E’ stata l’accertamento tecnico sul materiale sequestrato a quest’ultimo che ha consentito di individuare tra la miriade di chat e scambio di materiale scottante, le comunicazioni e, soprattutto, le foto che il giudice gli ha inviato.

Le carte sono state così trasmesse per competenza territoriale alla Procura di Messina.

La partita giuridica

La normativa che il legislatore ha dettato dal 1998 in poi contro lo sfruttamento della prostituzione, della pornografia, del turismo sessuale in danno di minore, prevede diverse fattispecie di reato, di gravità diversa e quindi punite con pena diversa, i cui confini sono stati oggetto di interpretazioni non sempre univoche da parte della giurisprudenza.

Al magistrato Amato, in attesa degli esiti degli ulteriori accertamenti tecnici sul pc e sul cellulare, è contestata la fattispecie più grave (art. 600 ter, primo comma): quella che incrimina chi “utilizzando minori di anni 18, realizza esibizioni o spettacoli pornografici ovvero produce materiale pornografico”.

Per quanto le foto inviate dal giudice sono state realizzate all’insaputa delle vittime (e, ovviamente, senza la loro minima collaborazione), e sono state inviate a un solo utente, i fatti accertati sembrano rispondere appieno alla interpretazione che la Cassazione (a Sezioni unite) ha offerto della norma.

La cassazione nel 2000 (numero 13) ha, infatti, stabilito che la norma “offre una tutela penale anticipata volta a reprimere quelle condotte prodromiche che mettono a repentaglio il libero sviluppo personale del minore, mercificando il suo corpo e immettendolo nel circuito perverso della pedofilia.

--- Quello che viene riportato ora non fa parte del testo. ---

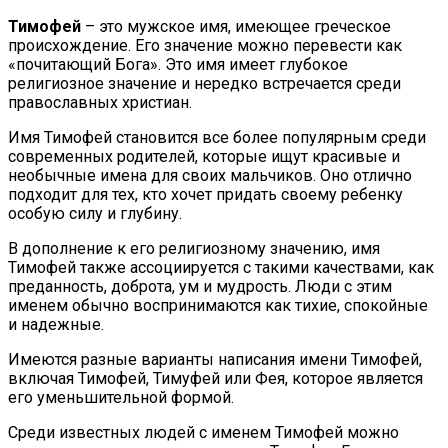
Тимофей
– это мужское имя, имеющее греческое
происхождение. Его значение можно перевести как
«почитающий Бога». Это имя имеет глубокое
религиозное значение и нередко встречается среди
православных христиан.
Имя Тимофей становится все более популярным среди
современных родителей, которые ищут красивые и
необычные имена для своих мальчиков. Оно отлично
подходит для тех, кто хочет придать своему ребенку
особую силу и глубину.
В дополнение к его религиозному значению, имя
Тимофей также ассоциируется с такими качествами, как
преданность, доброта, ум и мудрость. Люди с этим
именем обычно воспринимаются как тихие, спокойные
и надежные.
Имеются разные варианты написания имени Тимофей,
включая Тимофей, Тимуфей или Фея, которое является
его уменьшительной формой.
Среди известных людей с именем Тимофей можно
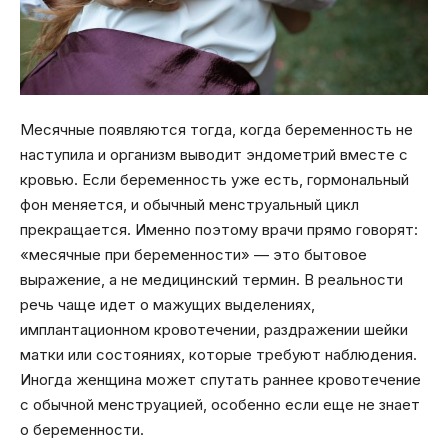
Месячные появляются тогда, когда беременность не
наступила и организм выводит эндометрий вместе с
кровью. Если беременность уже есть, гормональный
фон меняется, и обычный менструальный цикл
прекращается. Именно поэтому врачи прямо говорят:
«месячные при беременности» — это бытовое
выражение, а не медицинский термин. В реальности
речь чаще идет о мажущих выделениях,
имплантационном кровотечении, раздражении шейки
матки или состояниях, которые требуют наблюдения.
Иногда женщина может спутать раннее кровотечение
с обычной менструацией, особенно если еще не знает
о беременности.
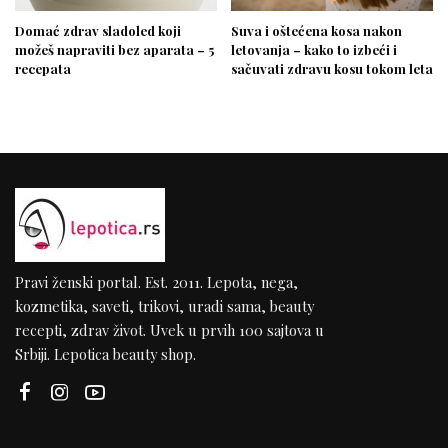
Domać zdrav sladoled koji
Suva i oštećena kosa nakon
možeš napraviti bez aparata – 5
letovanja – kako to izbeći i
recepata
sačuvati zdravu kosu tokom leta
Pravi ženski portal. Est. 2011. Lepota, nega,
kozmetika, saveti, trikovi, uradi sama, beauty
recepti, zdrav život. Uvek u prvih 100 sajtova u
Srbiji. Lepotica beauty shop.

Per conseguenza il reato è integrato quando la condotta dell’agente che sfrutta il minore per fini pornografici abbia una consistenza tale da implicare concreto pericolo di diffusione del materiale pornografico prodotto”.

Non sarà semplice, ma ciò dipenderà anche dal tipo e dalla natura delle chat, per il giudice Amato difendersi sostenendo che l’aver trasmesso le foto a uno sconosciuto (che quindi non dava alcuna garanzia di riservatezza) non abbia determinato il concreto pericolo di diffusione delle stesse e quindi il rischio di pregiudicare il libero sviluppo personale dei minori raffigurati.

Primi provvedimenti

In applicazione della legge, che sul punto non ammette deroghe e riguarda tutti i pubblici funzionari senza che via la necessità di alcuna richiesta specifica di alcuno, il magistrato in conseguenza degli arresti e sin dal giorno successivo è stato sospeso dalle funzioni e dallo stipendio.

Allo stesso modo, è stato avviato nei suoi confronti procedimento disciplinare: si tratta, allo stato delle cose, di un grave illecito disciplinare, rientrante nella categoria degli “Illeciti conseguenti a reato” (e dunque diverso da quello compiuto nell’esercizio delle funzioni o fuori dalle stesse, ma sempre facendo pesare il ruolo di magistrato).

Questo tipo di illeciti possono portare alla sanzione (anche della rimozione dalla magistratura) solo dopo la condanna irrevocabile.